Max couldn't be sure Huxley was for real. That was the trouble with journalists. You couldn't trust them, not ever. Most of them were born backstabbers with more faces than diamonds.

What's more, why was Huxley offering to help him? Journalists never helped anyone but themselves. What was Huxley's angle? Probably financial, Max guessed. The Charlie Carver case wasn't exactly going to make the front pages in North America.

Max decided to go along with Huxley—albeit guardedly. He was in a foreign country that seemed to be losing its grip on the twentieth century and falling backwards through time. Huxley could be useful to him.

"You meet any of my predecessors?" Max asked.

"The short guy—sleazy-looking dude."

"Clyde Beeson?"

"That's him. I saw him around my hotel a lot—"

"Hotel?"

"The Hotel Olffson—where I'm staying."

"What was he doing there?"

"Hanging around the journalists, picking up scraps."

"Sounds about right," Max muttered. "So how did you know where he was headed?"

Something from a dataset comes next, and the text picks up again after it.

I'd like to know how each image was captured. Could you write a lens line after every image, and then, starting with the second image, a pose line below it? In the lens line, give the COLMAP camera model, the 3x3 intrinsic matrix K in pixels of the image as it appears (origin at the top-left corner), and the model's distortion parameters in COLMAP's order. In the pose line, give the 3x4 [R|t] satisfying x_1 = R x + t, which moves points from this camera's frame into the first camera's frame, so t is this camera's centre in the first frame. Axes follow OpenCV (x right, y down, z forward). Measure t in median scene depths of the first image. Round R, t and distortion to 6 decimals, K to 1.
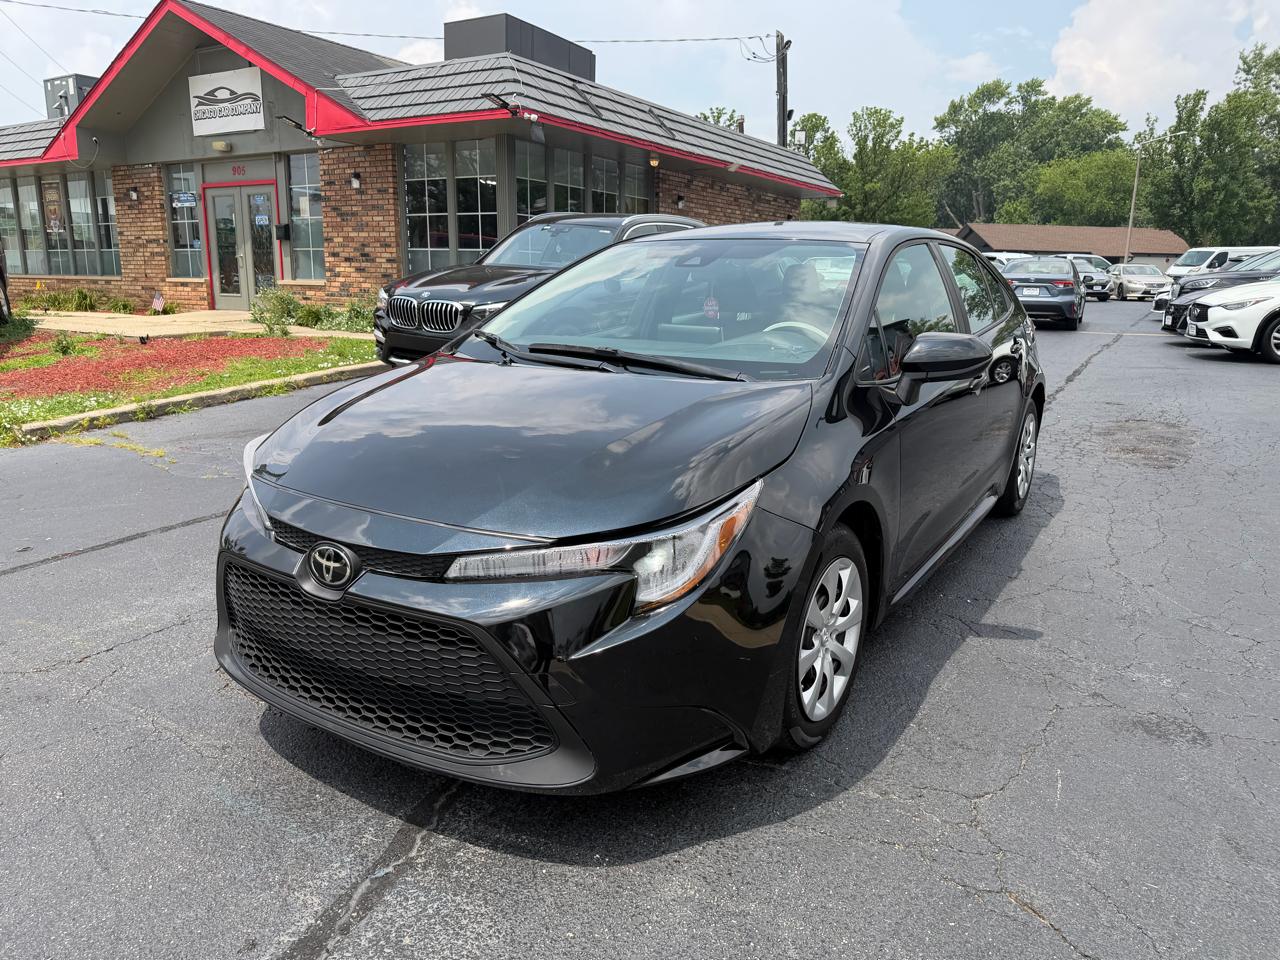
lens RADIAL K [[915.7, 0, 639.3], [0, 915.7, 475.1], [0, 0, 1]] dist [0.001750, -0.013290]
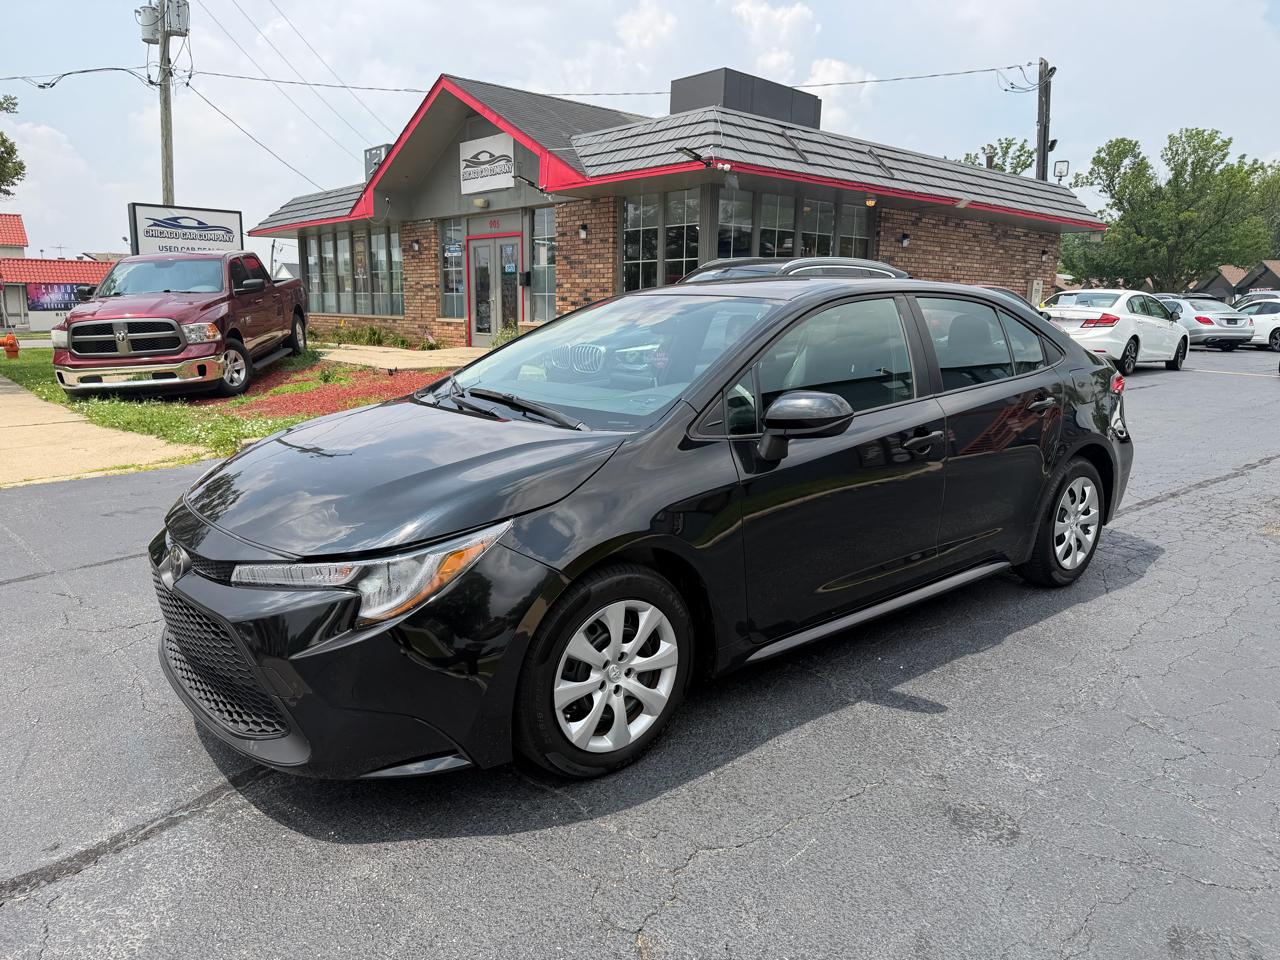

"I heard him asking someone at the bar for directions to the waterfalls one night."

"Waterfalls?" Max stopped him, remembering where Medd had gone. "The voodoo place?"

"Yeah. Said he was following up a lead. Last time I ever saw him," Huxley said. "Did you know him?"

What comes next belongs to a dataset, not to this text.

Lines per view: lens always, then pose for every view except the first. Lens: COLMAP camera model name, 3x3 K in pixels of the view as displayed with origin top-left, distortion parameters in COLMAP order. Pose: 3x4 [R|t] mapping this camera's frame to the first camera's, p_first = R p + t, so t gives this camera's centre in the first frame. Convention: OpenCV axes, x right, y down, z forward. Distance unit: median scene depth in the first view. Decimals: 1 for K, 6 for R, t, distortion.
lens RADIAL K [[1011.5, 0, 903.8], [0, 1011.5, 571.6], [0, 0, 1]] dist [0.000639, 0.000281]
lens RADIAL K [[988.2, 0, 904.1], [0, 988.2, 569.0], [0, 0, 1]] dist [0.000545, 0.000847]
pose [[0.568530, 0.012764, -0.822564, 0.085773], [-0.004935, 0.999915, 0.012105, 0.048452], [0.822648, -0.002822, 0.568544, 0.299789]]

"Florida PI, what do you expect?" Max replied.

Beeson went to the waterfalls too. What kind of lead were they chasing?

"Were you friends?" Huxley asked.

"No, the opposite," Max said. "I went to see him before I came out here. He was pretty fucked up, to say the least."

"What happened to him?"

"Don't ask."

Huxley looked Max right in the eye and pulled an ambiguous smile—part knowing, part amused—the sort that people used when they wanted you to think they knew more than they did. Max wasn't going to fall for that shit. He'd used it himself.

"Did Beeson mention Vincent Paul to you?"

"Yeah he did," Max said.

"Vincent Paul, Le Roi de Cité Soleil. That's what they call him, the scared rich folk—after Louis XIV, the glamorous French king. It's meant as an insult."

"How so?"

"Vincent lives in or around Cité Soleil—Shit City, as I call it. It's this gigantic slum outside of Port-au-Prince, by the coast. Makes your 'hoods back home look like Park Avenue. In fact, there's nothing like Cité Soleil anywhere in the world. I've been to slums in Bombay, Rio, Mexico City—paradise in comparison. Here you're talking close to half a million people—that's near ten percent of the population—living on six square miles of shit and disease. Literally. Place even has its own canal. 'The Boston Canal,' they call it. It's filled with old oil from the power plant."